How Food Chaining can help individuals with Autism


As an Applied Behavior Analyst (ABA) provider, I work with children who are diagnosed with Autism Spectrum Disorder, as well as Sensory Processing Disorders. These disabilities often are associated with feeding difficulties and/or picky eaters.  A child is considered a picky eater when they are accepting only a limited variety of foods (usually less than 20) or only a specific brand of food. Sometimes, picky eaters will only eat foods that are cooked or presented in a specific way. The picky eaters of the world can have extreme meltdowns about food and around mealtimes. If you have a picky eater in your house, you have also felt the pressure to instill healthy eating habits in your children. This can be especially stressful for you when you look at the five food groups and realize your child only eats foods from one or two.

I am here to tell you that picky eaters and parents need a place to start so that mealtime doesn’t seem like such an impossible task. 

It is important to understand the relationship your child has with food.
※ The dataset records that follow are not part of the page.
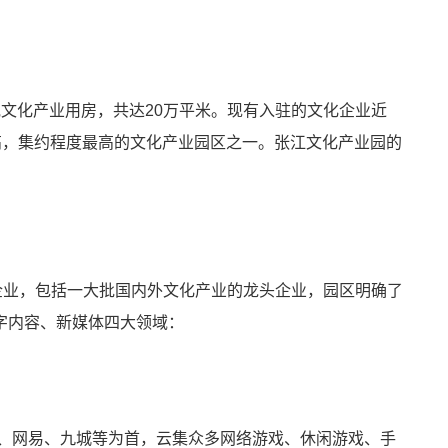
文化产业用房，共达20万平米。现有入驻的文化企业近
度最高，集约程度最高的文化产业园区之一。张江文化产业园的
企业，包括一大批国内外文化产业的龙头企业，园区明确了
字内容、新媒体四大领域：
络、网易、九城等为首，云集众多网络游戏、休闲游戏、手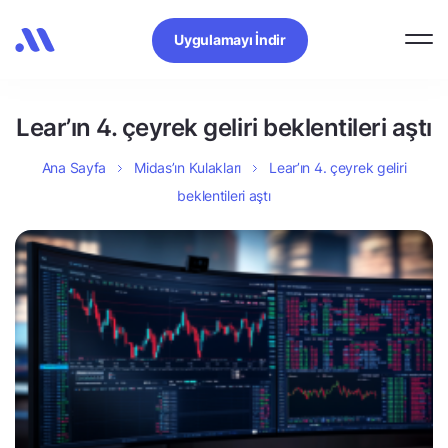
Uygulamayı İndir
Lear’ın 4. çeyrek geliri beklentileri aştı
Ana Sayfa
Midas’ın Kulakları
Lear’ın 4. çeyrek geliri
beklentileri aştı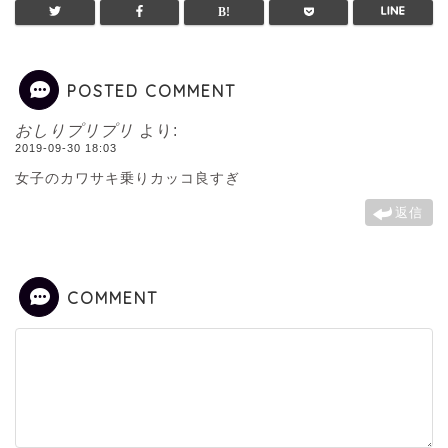
POSTED COMMENT
おしりプリプリ
より:
2019-09-30 18:03
女子のカワサキ乗りカッコ良すぎ
返信
COMMENT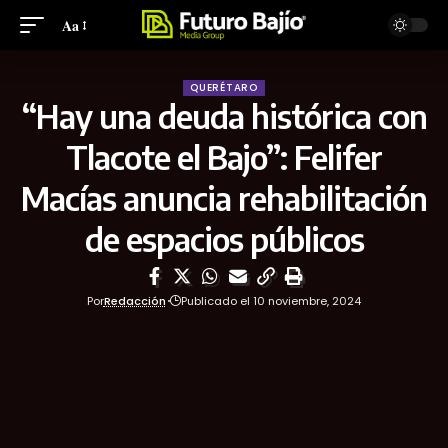
Aa
QUERÉTARO
“Hay una deuda histórica con
Tlacote el Bajo”: Felifer
Macías anuncia rehabilitación
de espacios públicos
Por
Redacción
Publicado el 10 noviembre, 2024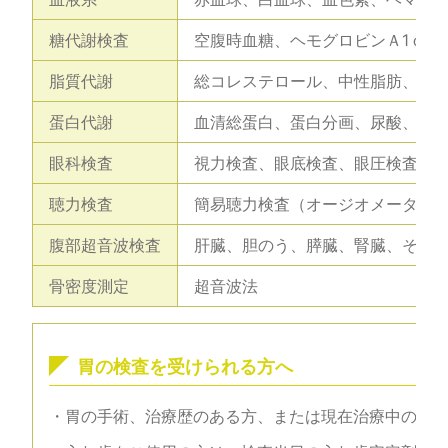
糖代謝検査
空腹時血糖、ヘモグロビンＡ1ｃ、
脂質代謝
総コレステロール、中性脂肪、HD
蛋白代謝
血清総蛋白、蛋白分画、尿酸、RF
眼科検査
視力検査、眼底検査、眼圧検査
聴力検査
簡易聴力検査（オージオメーター
腹部超音波検査
肝臓、胆のう、膵臓、腎臓、その
骨密度測定
超音波法
胃の検査を受けられる方へ
・胃の手術、治療歴のある方、または現在治療中の方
If your child is able to talk, have conversations about how they feel about the foods they do love and those they don’t. Can they describe why they don’t eat a variety of foods? Help them to explain and identify how the food feels in their mouth, if it makes their tummy hurt, or if they prefer certain flavors or textures. Do they love sweet or salty? If they are younger, story time with food books, performing games using mouth movements, providing messy play activities and having them in the kitchen during meal prep can assist with decreasing fear of certain food items and provide more awareness of their mouth. 
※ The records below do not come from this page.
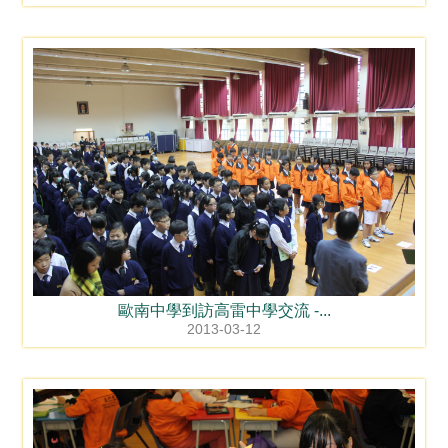
歐南中學到訪高雷中學交流 -...
2013-03-12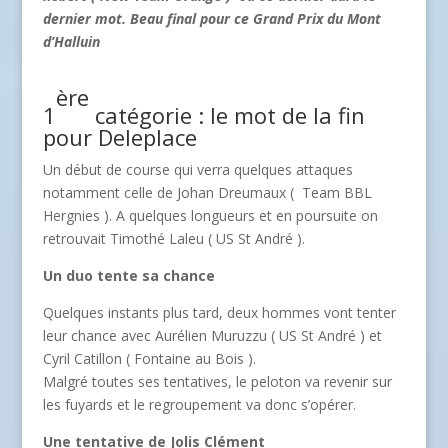
dernier mot. Beau final pour ce Grand Prix du Mont
d’Halluin
ère
1
catégorie : le mot de la fin
pour Deleplace
Un début de course qui verra quelques attaques
notamment celle de Johan Dreumaux ( Team BBL
Hergnies ). A quelques longueurs et en poursuite on
retrouvait Timothé Laleu ( US St André ).
Un duo tente sa chance
Quelques instants plus tard, deux hommes vont tenter
leur chance avec Aurélien Muruzzu ( US St André ) et
Cyril Catillon ( Fontaine au Bois ).
Malgré toutes ses tentatives, le peloton va revenir sur
les fuyards et le regroupement va donc s’opérer.
Une tentative de Jolis Clément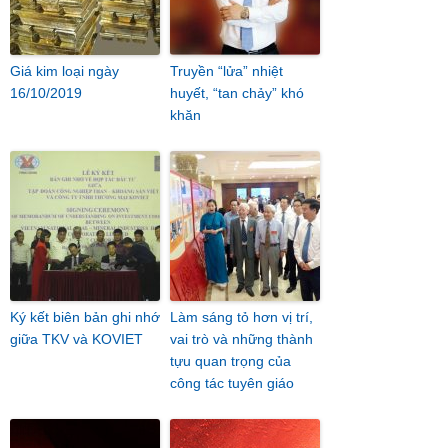
Giá kim loại ngày
Truyền “lửa” nhiệt
16/10/2019
huyết, “tan chảy” khó
khăn
Ký kết biên bản ghi nhớ
Làm sáng tỏ hơn vị trí,
giữa TKV và KOVIET
vai trò và những thành
tựu quan trọng của
công tác tuyên giáo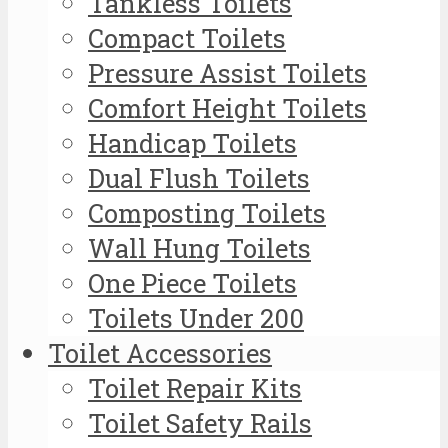
Tankless Toilets
Compact Toilets
Pressure Assist Toilets
Comfort Height Toilets
Handicap Toilets
Dual Flush Toilets
Composting Toilets
Wall Hung Toilets
One Piece Toilets
Toilets Under 200
Toilet Accessories
Toilet Repair Kits
Toilet Safety Rails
To increase the number and variety of foods your child may eat, try food chaining. Food chaining is a child-friendly approach that enables your child to try new foods that are similar to foods they currently enjoy and eat consistently. This is a common practice amongst speech therapist and feeding therapists. Start by identifying similarities within the foods that your child is eating. Think about finding foods of the same color, food group, texture, shape, flavor or smell. After identifying similarities within your child’s diet, begin by offering foods with similar characteristics. If your child enjoys chicken nuggets, can they eat a variety of chicken nugget brands, shapes or chicken that is presented differently? Can they eat chicken with less breading and then baked chicken? If they only eat 2 types of crackers, can you find crackers that might be similar in color or shape but a different flavor? It is important to think about food consistencies. Take cheese for example. Think of all the different ways you can eat cheese. Sliced, shredded, cubed, in a spread or melted. There are different colors and tastes, but remember, cheese is cheese. If your child can eat cheese in a variety of presentations, including temperature, educate them on how cheese helps other foods taste good. Start putting cheese on foods they do like and go from there. Some possible food chains include: french fries to mashed potatoes; chicken nuggets to chicken breast or lunch meat; chips to dried fruit; yogurt to dips, and so on.
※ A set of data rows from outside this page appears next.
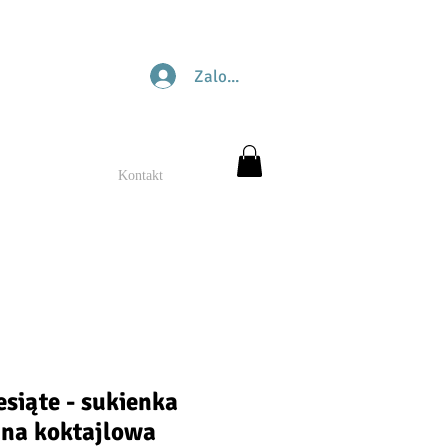
Zaloguj się
Kontakt
esiąte - sukienka
na koktajlowa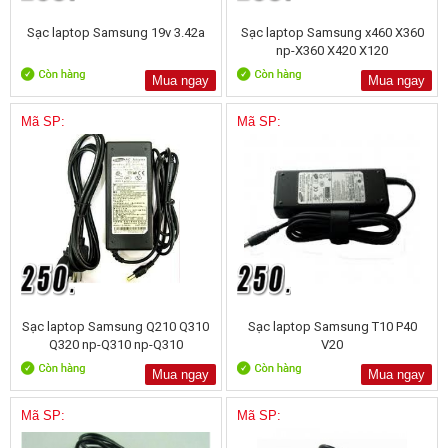
Sạc laptop Samsung 19v 3.42a
Sạc laptop Samsung x460 X360
np-X360 X420 X120
Mua ngay
Mua ngay
Mã SP:
Mã SP:
Sạc laptop Samsung Q210 Q310
Sạc laptop Samsung T10 P40
Q320 np-Q310 np-Q310
V20
Mua ngay
Mua ngay
Mã SP:
Mã SP: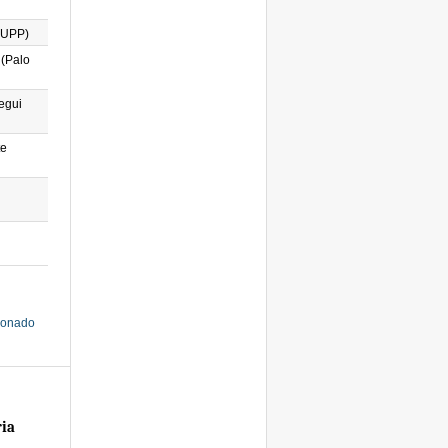
(UPP)
 (Palo
egui
te
cionado
ria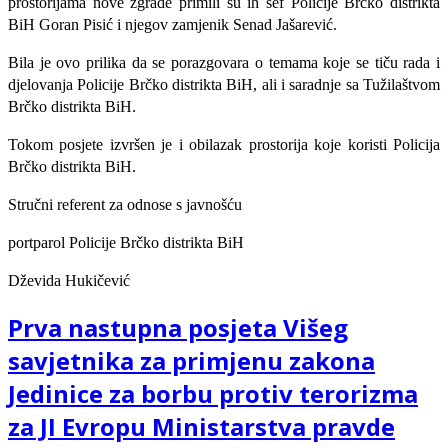
prostorijama nove zgrade primili su ih šef Policije Brčko distrikta
BiH Goran Pisić i njegov zamjenik Senad Jašarević.
Bila je ovo prilika da se porazgovara o temama koje se tiču rada i
djelovanja Policije Brčko distrikta BiH, ali i saradnje sa Tužilaštvom
Brčko distrikta BiH.
Tokom posjete izvršen je i obilazak prostorija koje koristi Policija
Brčko distrikta BiH.
Stručni referent za odnose s javnošću
portparol Policije Brčko distrikta BiH
Dževida Hukičević
Prva nastupna posjeta Višeg
savjetnika za primjenu zakona
Jedinice za borbu protiv terorizma
za JI Evropu Ministarstva pravde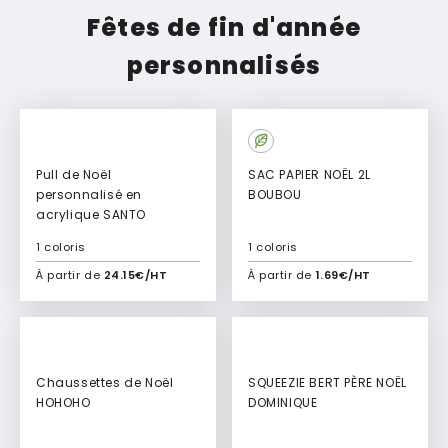
Fêtes de fin d'année
personnalisés
Pull de Noël
SAC PAPIER NOËL 2L
personnalisé en
BOUBOU
acrylique SANTO
1 coloris
1 coloris
À partir de
24.15€/HT
À partir de
1.69€/HT
Ajouter à mon devis
Ajouter à mon devis
Chaussettes de Noël
SQUEEZIE BERT PÈRE NOËL
HOHOHO
DOMINIQUE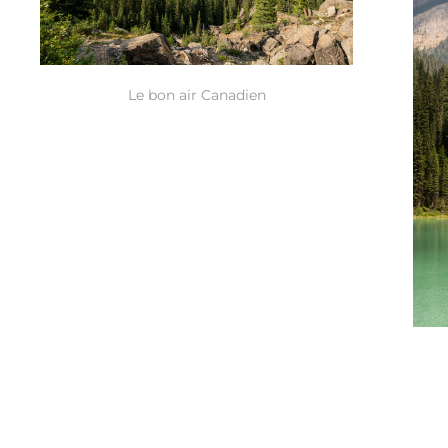
Le bon air Canadien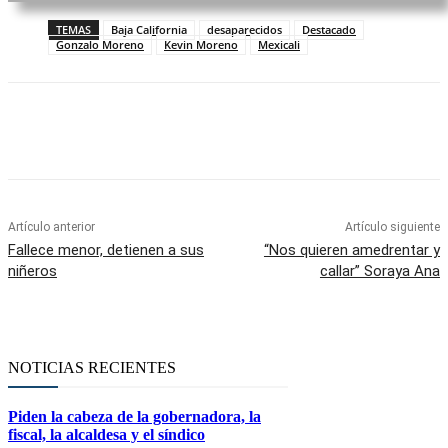
TEMAS
Baja California
desaparecidos
Destacado
Gonzalo Moreno
Kevin Moreno
Mexicali
Facebook
Twitter
WhatsApp
Telegram
Artículo anterior
Artículo siguiente
Fallece menor, detienen a sus
“Nos quieren amedrentar y
niñeros
callar” Soraya Ana
NOTICIAS RECIENTES
Piden la cabeza de la gobernadora, la
fiscal, la alcaldesa y el síndico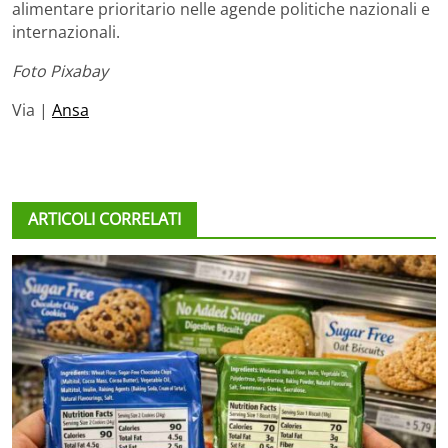
alimentare prioritario nelle agende politiche nazionali e
internazionali.
Foto Pixabay
Via |
Ansa
ARTICOLI CORRELATI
After assisting your child with food chaining, move into food pairing. This is another way to expand a diet by choosing foods that complement each other and enhance a meal. Continuing with the cheese example, try adding cheese to another food that your child already eats consistently like bread or a fruit/vegetable. Help them to tolerate something new like a sandwich or place cheese on a salad. Even if they only eat the cheese, they are eating it off of a new food that has shared some of its flavor, helping to break down that wall of picky eating.